Showing posts with label Jon Lovitz. Show all posts
Showing posts with label Jon Lovitz. Show all posts

March 31, 2026

Big.

Review #2524: Big. 

Cast: 
Tom Hanks (Adult Josh Baskin; David Moscow as Joshua "Josh" Baskin), Elizabeth Perkins (Susan Lawrence), Robert Loggia (Mr. MacMillan), John Heard (Paul Davenport), Jared Rushton (William "Billy" Francis Kopecki), Jon Lovitz (Scott Brennen), Mercedes Ruehl (Mrs. Baskin), Harvey Miller (David), Debra Jo Rupp (Miss Patterson), and Josh Clark (Mr. Baskin) Directed by Penny Marshall (#1500 - A League of their Own)

Review: 
I had this movie on my shelf for a few years because even with a good reputation, sometimes you just kick something down the road until the time finally comes to actually talk about it, so here is a review about a movie that basically is hard not to like. To start with, Penny Marshall started as a director with the encouragement of her brother Garry while starring on the sitcom Laverne & Shirley, which saw her direct a couple of episodes. She was tapped to make her feature film debut with Peggy Sue Got Married before creative differences* saw her drop out, but she soon got hired to direct Jumpin' Jack Flash [1986] (a movie that was supposed to have Howard Zieff as director) that she basically summarized as the equivalent of "cramming four years of college into one semester." This was the first screenplay for both Gary Ross and Anne Spielberg; he had worked as a fisherman and dabbled in speechwriting she had worked for Amblin Entertainment. Various people were thought of to do the film that ranged from Steven Spielberg with Harrison Ford to eventually finding its way with Marshall, who approached various others and nearly had Robert De Niro tapped to play the title role before it fell through, which opened the door for Hanks. Released in the wake (read: a whole year) of a few films that happened to deal with age-changing with Like Father Like Son (1987), 18 Again! (1988), and Vice Versa (1988), Big was the biggest hit of the bunch, garnering Academy Award nominations for Ross, Spielberg, and Hanks; the success of the film even led to a Broadway musical adaptation. Two versions of the movie exist: the original cut was 104 minutes while you can see on home media an "extended edition" that runs at 130 minutes that basically lends more time to the young and adult characters (for more information, see here).

WORK INSTRUCTIONS:
a) Reproduce the stretch of the Big review from "March 31, 2026" through "of their Own)" word for word.
b) According to the Big review, how many minutes does the extended edition of the movie run?

DATASET SECTION:
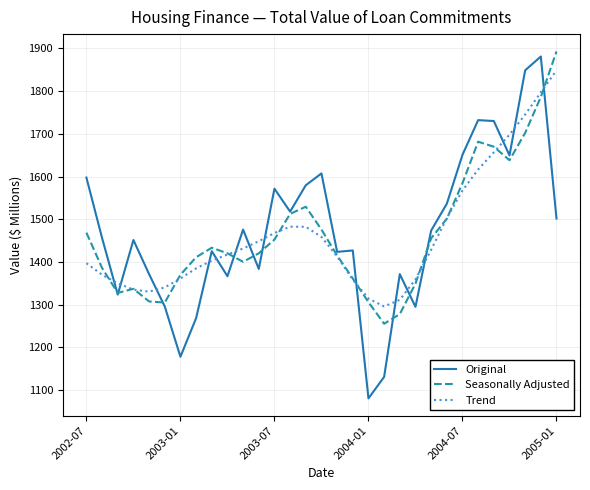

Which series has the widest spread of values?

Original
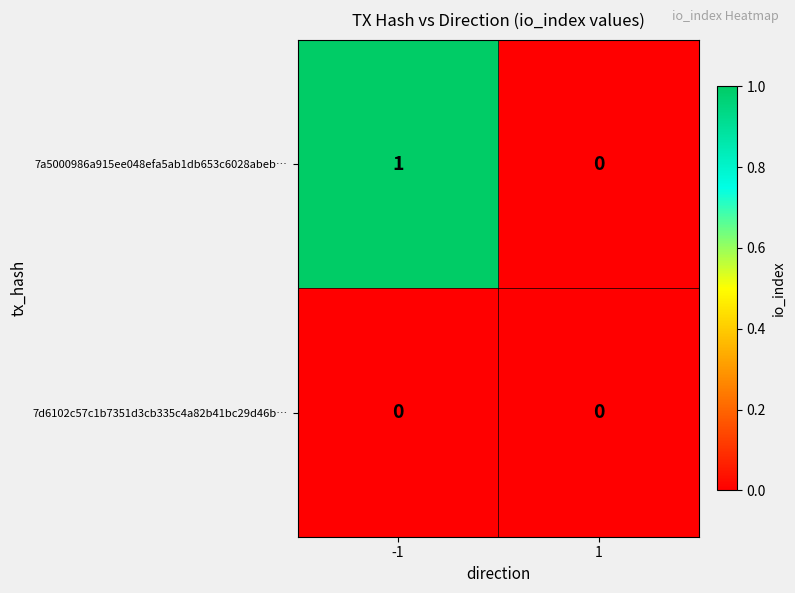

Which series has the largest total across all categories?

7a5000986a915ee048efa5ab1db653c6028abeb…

ANSWERS TO THE EXERCISES:
a)
March 31, 2026

Big.

Review #2524: Big. 

Cast: 
Tom Hanks (Adult Josh Baskin; David Moscow as Joshua "Josh" Baskin), Elizabeth Perkins (Susan Lawrence), Robert Loggia (Mr. MacMillan), John Heard (Paul Davenport), Jared Rushton (William "Billy" Francis Kopecki), Jon Lovitz (Scott Brennen), Mercedes Ruehl (Mrs. Baskin), Harvey Miller (David), Debra Jo Rupp (Miss Patterson), and Josh Clark (Mr. Baskin) Directed by Penny Marshall (#1500 - A League of their Own)

b) 130 minutes